YOUR TASKS |
• 1. List every element of Charles Peirce's thinking that the passage on Peirce and religious experience says sheds light on the semiotic structure of religious experience.
• 2. Answer these questions using the passage on Peirce and religious experience.
(a) In which work does Peirce give his account of meditative "musement"?
(b) What is the key concept behind Peirce's triadic sign?
(c) According to the quotation, a rainbow is at once a manifestation of which two things?

Peirce on Community, Musement, and the Neglected Argument

Several elements of Charles Peirce's thinking shed light on an account of the semiotic structure of religious experience. These elements include the communal nature of semiosis, the role of pre-rational levels of semiosis in matters of "practical concern,," the growth of symbols, and Peirce's account of meditative "musement" in his "A Neglected Argument for the Reality of God."

The key concept behind Peirce's triadic sign is that of structured relationship, and because of the complete generality of Peirce's sign, his semiotic purports to yield an ontology, an ontology of coinherent relationship. Thus fundamental to Peirce's anthropology is the Peircean community of interpretation, an embodied community within a real and inherently intelligible physical world. In such a world, the sign mediates the object to the interpretant onto-relationally, "just as a rainbow is at once a manifestation both of the sun and of the rain." (5.283)

SUPPLIED ENTRIES |
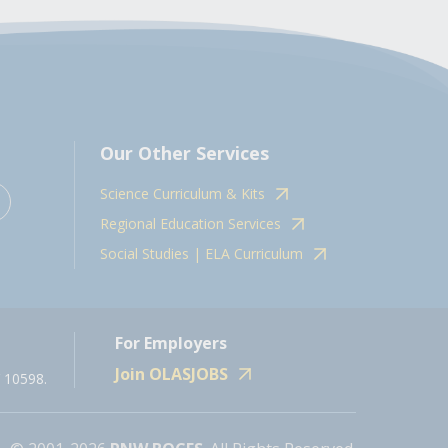
Our Other Services
Science Curriculum & Kits
Regional Education Services
Social Studies | ELA Curriculum
For Employers
Join OLASJOBS
 10598.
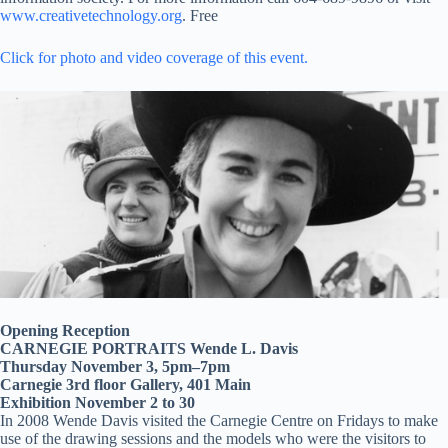
www.creativetechnology.org
. Free
Click for photo and video coverage of this event.
Opening Reception
CARNEGIE PORTRAITS Wende L. Davis
Thursday November 3, 5pm–7pm
Carnegie 3rd floor Gallery, 401 Main
Exhibition November 2 to 30
In 2008 Wende Davis visited the Carnegie Centre on Fridays to make
use of the drawing sessions and the models who were the visitors to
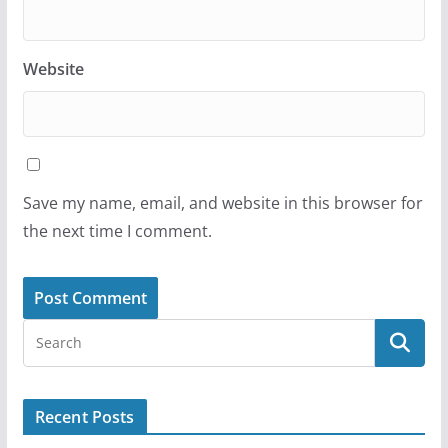
Website
Save my name, email, and website in this browser for
the next time I comment.
Recent Posts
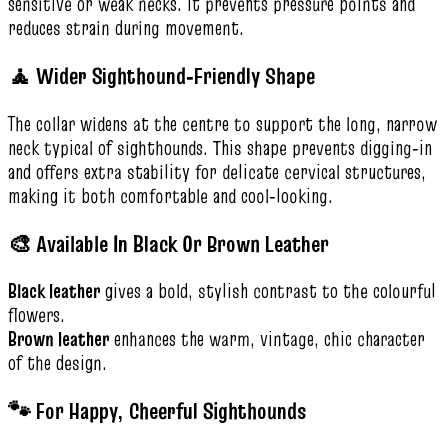
sensitive or weak necks. It prevents pressure points and
reduces strain during movement.
🧘 Wider Sighthound‑Friendly Shape
The collar widens at the centre to support the long, narrow
neck typical of sighthounds. This shape prevents digging‑in
and offers extra stability for delicate cervical structures,
making it both comfortable and cool‑looking.
🎨 Available In Black Or Brown Leather
Black leather
gives a bold, stylish contrast to the colourful
flowers.
Brown leather
enhances the warm, vintage, chic character
of the design.
🐾 For Happy, Cheerful Sighthounds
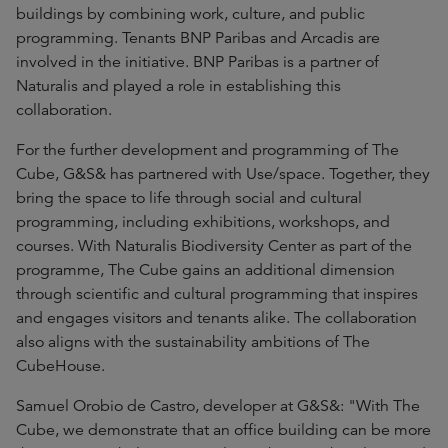
buildings by combining work, culture, and public
programming. Tenants BNP Paribas and Arcadis are
involved in the initiative. BNP Paribas is a partner of
Naturalis and played a role in establishing this
collaboration.
For the further development and programming of The
Cube, G&S& has partnered with Use/space. Together, they
bring the space to life through social and cultural
programming, including exhibitions, workshops, and
courses. With Naturalis Biodiversity Center as part of the
programme, The Cube gains an additional dimension
through scientific and cultural programming that inspires
and engages visitors and tenants alike. The collaboration
also aligns with the sustainability ambitions of The
CubeHouse.
Samuel Orobio de Castro, developer at G&S&: "With The
Cube, we demonstrate that an office building can be more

ANSWERS IN ORDER |
• 1.
- The communal nature of semiosis
- The role of pre-rational levels of semiosis in matters of "practical concern"
- The growth of symbols
- Peirce's account of meditative "musement" in his "A Neglected Argument for the Reality of God"

• 2.
(a) "A Neglected Argument for the Reality of God"
(b) Structured relationship
(c) The sun and the rain